◆ **TO-DO ITEM**:
Return the transcribed text of every entry below verbatim, line for line, and omit the images.
╔══
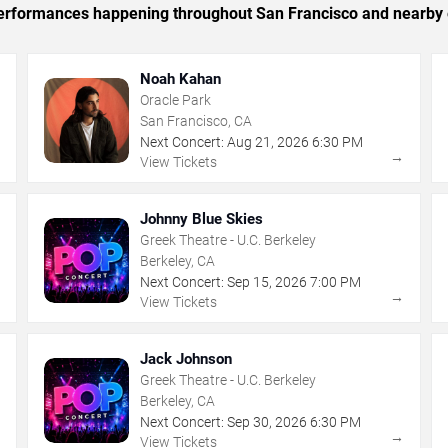
c performances happening throughout San Francisco and nearby 
Noah Kahan
Oracle Park
San Francisco, CA
Next Concert:
Aug
21
,
2026
6:30 PM
→
→
View Tickets
Johnny Blue Skies
Greek Theatre - U.C. Berkeley
Berkeley, CA
Next Concert:
Sep
15
,
2026
7:00 PM
→
→
View Tickets
Jack Johnson
Greek Theatre - U.C. Berkeley
Berkeley, CA
Next Concert:
Sep
30
,
2026
6:30 PM
→
→
View Tickets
╚══
◆ **SOLUTION TO THE EXERCISE**:
c performances happening throughout San Francisco and nearby 
Noah Kahan
Oracle Park
San Francisco, CA
Next Concert:
Aug
21
,
2026
6:30 PM
→
→
View Tickets
Johnny Blue Skies
Greek Theatre - U.C. Berkeley
Berkeley, CA
Next Concert:
Sep
15
,
2026
7:00 PM
→
→
View Tickets
Jack Johnson
Greek Theatre - U.C. Berkeley
Berkeley, CA
Next Concert:
Sep
30
,
2026
6:30 PM
→
→
View Tickets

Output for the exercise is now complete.